Four days of HORROR and DEATH as patients languish in abandoned wards

Four days of HORROR and DEATH as patients languish in abandoned wards

The nation wide doctors’ and nurses’ strike entered the fourth day Thursday, leaving only medical students and clinicians to help the sick in some selected hospitals.

In a desperate attempt to save lives, Kenya Medical Training College (KMTC) students have been called in to assist though most patients are still languishing without care.

The situation is set to become worse following the announcement by the country’s largest referral hospital – Kenyatta National Hospital – consultants that they would be downing their tools in solidarity with their colleagues.

Kenya Medical Practitioners, Pharmacists and Dentists Union (KMPDU) Secretary General, Ouma Oluga, on Thursday, December 8, said the medical consultants from the University of Nairobi empathize with the plight of the doctors.

Oluga insisted that doctors will only return to work if the Collective Bargaining Agreement (CBA) signed with government in 2013 is implemented, accusing government of insincerity.

On Wednesday, December 7, KMPDU threatened to paralyze services in all private and public hospitals on Tuesday, December 13 if no deal reached by Monday.

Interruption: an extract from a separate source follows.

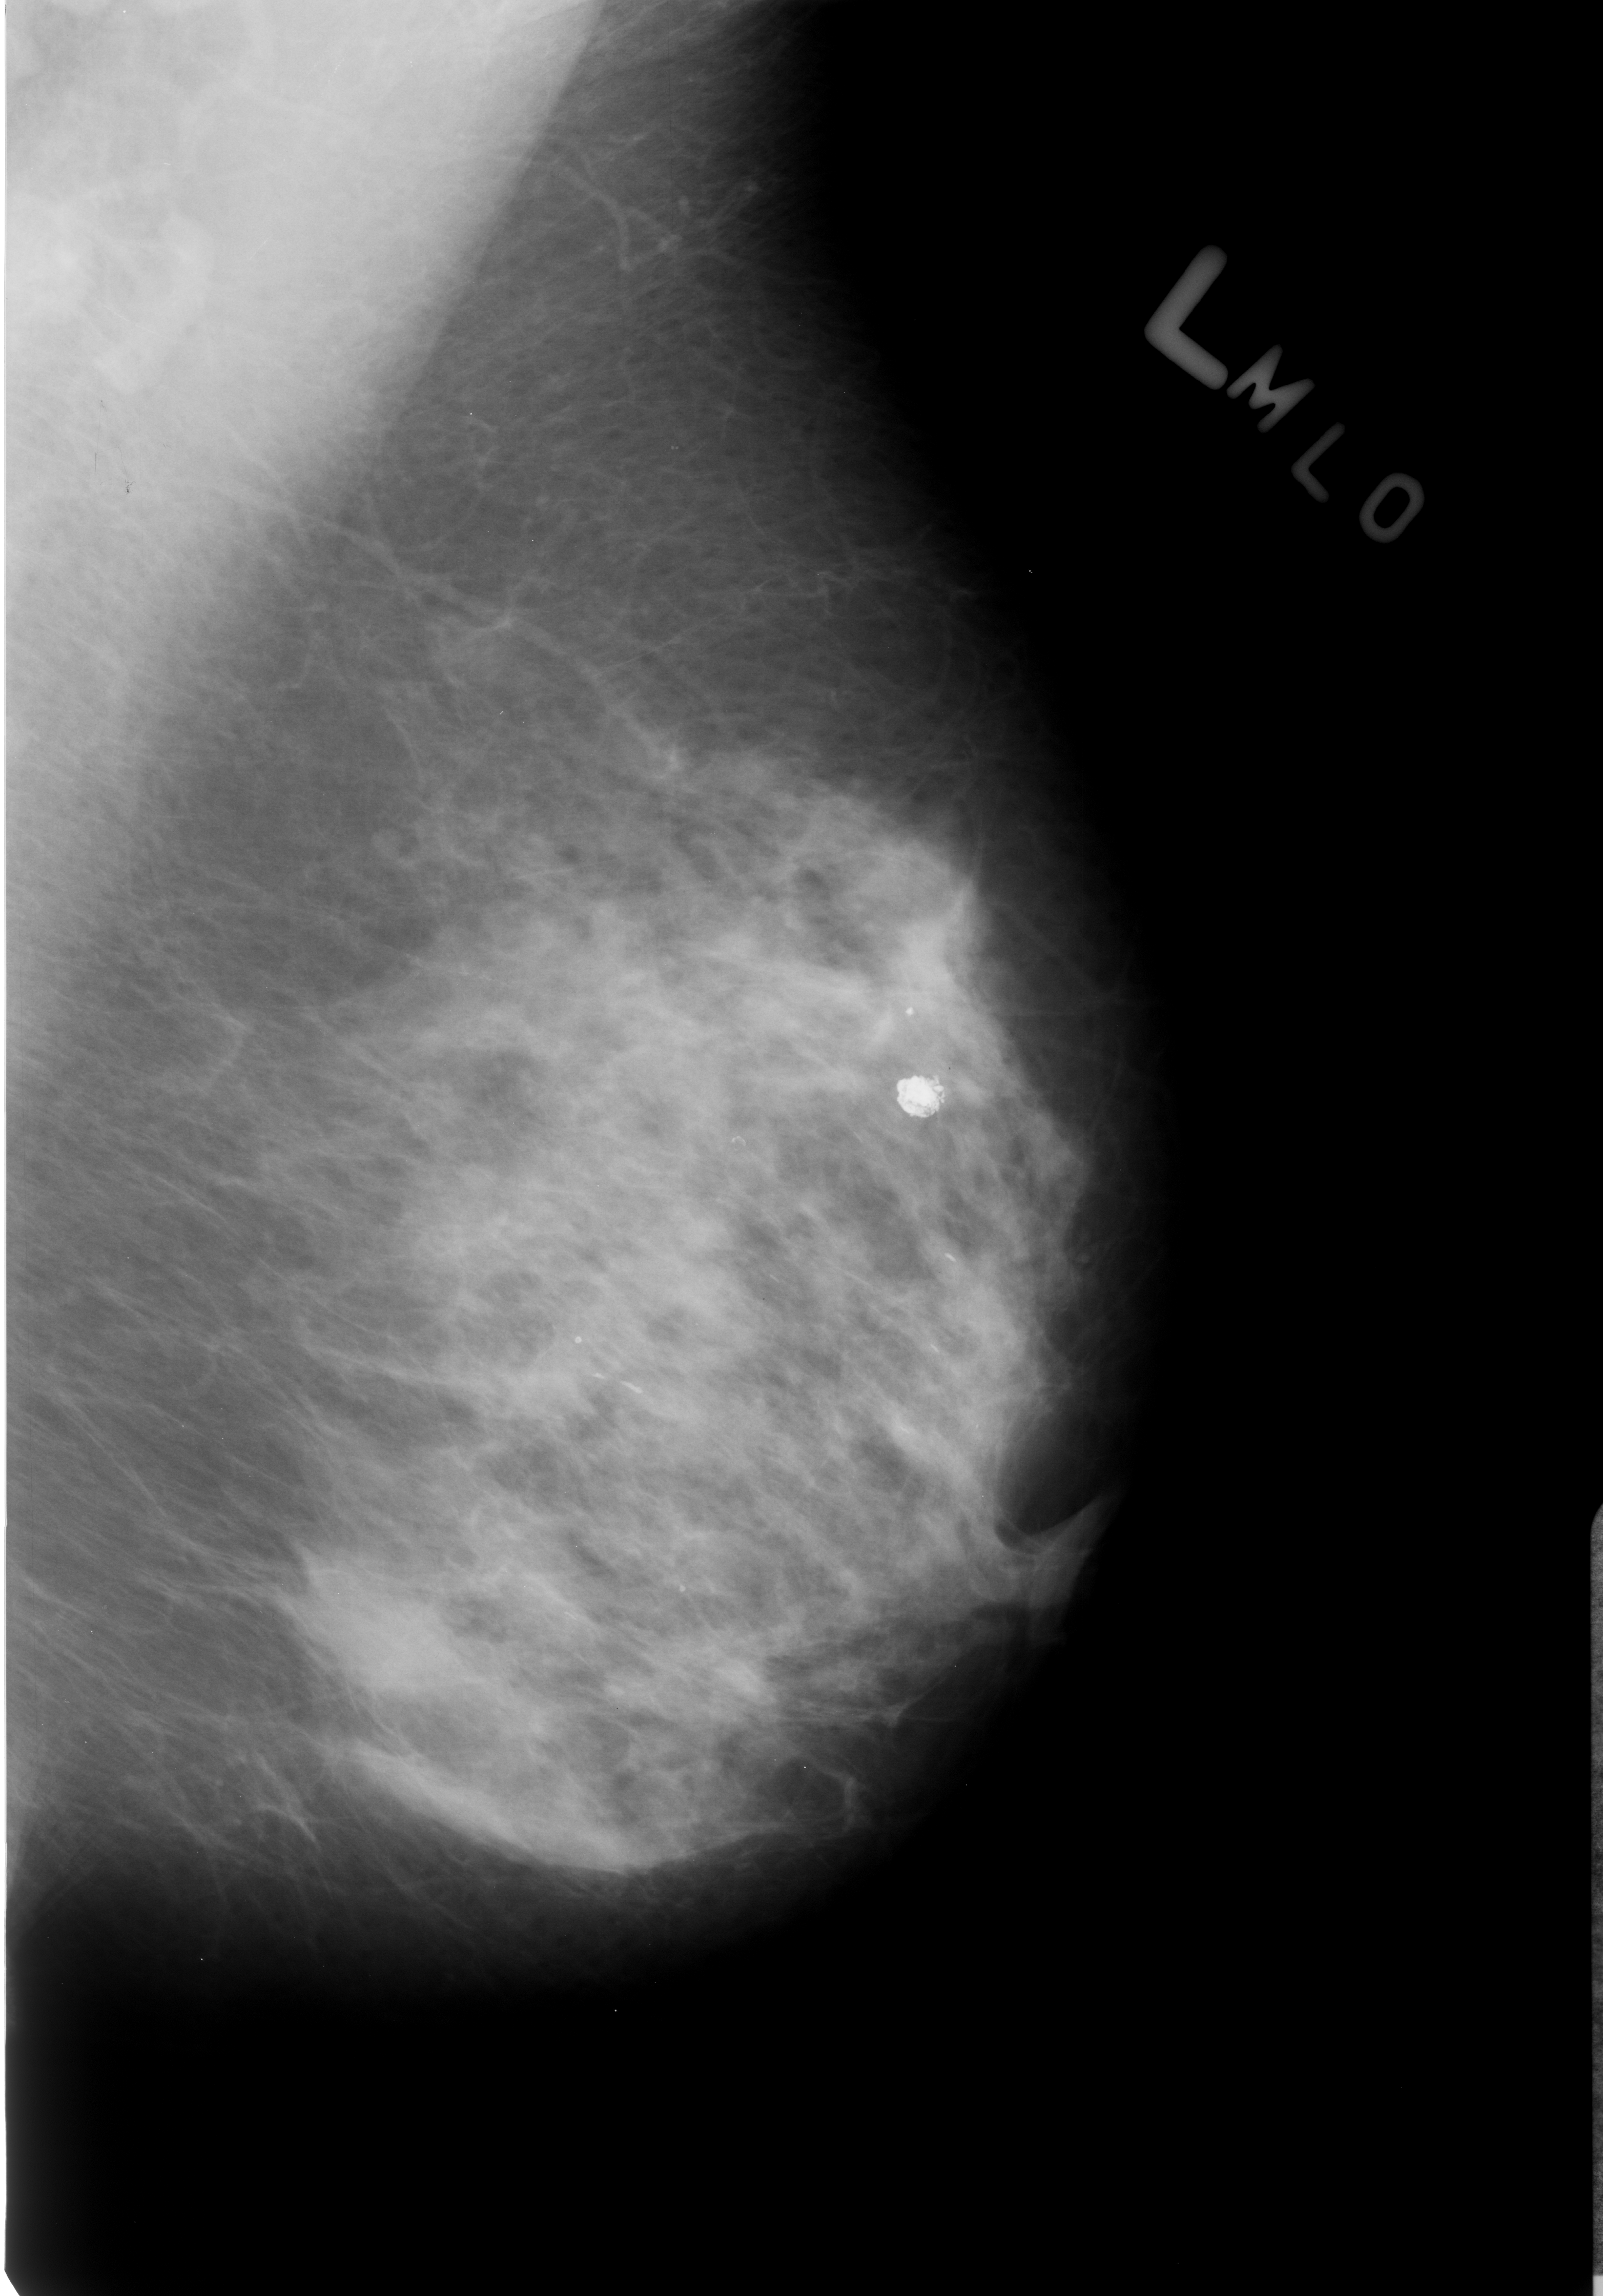
Scanned film-screen mammogram, left breast, MLO view, breast composition: heterogeneously dense (BI-RADS density category 3 of 4).
Marked findings (only marked abnormalities are described; nothing is implied about the rest of the image): calcifications, distribution linear; BI-RADS assessment category 2; subtlety rating 3 on a 1 (subtle) to 5 (obvious) scale; benign without callback (not worked up further).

The 24-hour strike, that involves withdrawing non-emergency care, and set for Tuesday next week, will be unprecedented in the history of the country’s health industry.

This will be an escalation that is desperate and irresponsible and will inevitably impact tenfold on the patients.

Thousands of patients were on Monday turned away from hospitals while others were left stranded in their wards when the crippling strike by the medics kicked off.

Several patients have also been reported to have died as a result of lack of care in public hospitals, many of which are completely unstaffed.

Patients have been directed to private clinics that are unaffordable to the majority of the population.

Three rounds of negotiations between the medics and the government have failed with the doctors and nurses accusing the latter of insincerity.

They have demanded that the Cabinet Secretary for Health, Cleopa Mailu, and his Principal Secretary, Nicholas Muraguri, be kicked out of the negotiation team.

On Wednesday, government proposed a pay increment of between Ksh 36,000 and Ksh 42,000, a proposal the doctors rejected.

The proposal would have seen the least paid doctor, a medical intern in Job Group L receive a minimum of Ksh 176,244 and a maximum of Ksh 186,214 as gross salary while the highest paid doctor in Job Group T would receive a minimum of Ksh 450,060 and a maximum of Ksh 560,980 as gross salary.

However, the medics insist that they will settle for nothing less than the agreed 300% pay rise as indicated in the June 27, 2013 CBA that was supposed to be effected by July 1, 2013.

The medics are also pushing for recruitment of more doctors and nurses to reduce the work load and the current doctor to patient ratio that stands at 1:16,000.

In most hospitals, both urban and rural, queues in the casualty and outpatient departments thinned out as employees kept away for the fourth day running.

Even under normal circumstances, long-term patients in understaffed and over-populated wards sometimes go for weeks without seeing a doctor, and in packed emergency rooms patients can wait for hours before being attended to. During the strike, people have been forced to wait much longer for the swamped medics in private hospitals.

The doctors’ stayaway can be viewed as a grim reflection of the government’s indifference to a national health crisis and the otherwise poor salaries of civil servants.

Since 2013 when the CBA was signed, the doctors have tried to lobby government, in and out of court, but the Ministry of Health has maintained a hardliner stance failing to meet the particulars of that agreement.

During strike negotiations the ministry has driven a hard bargain and urged the doctors to return to work.

But how many more people have to die before action is taken?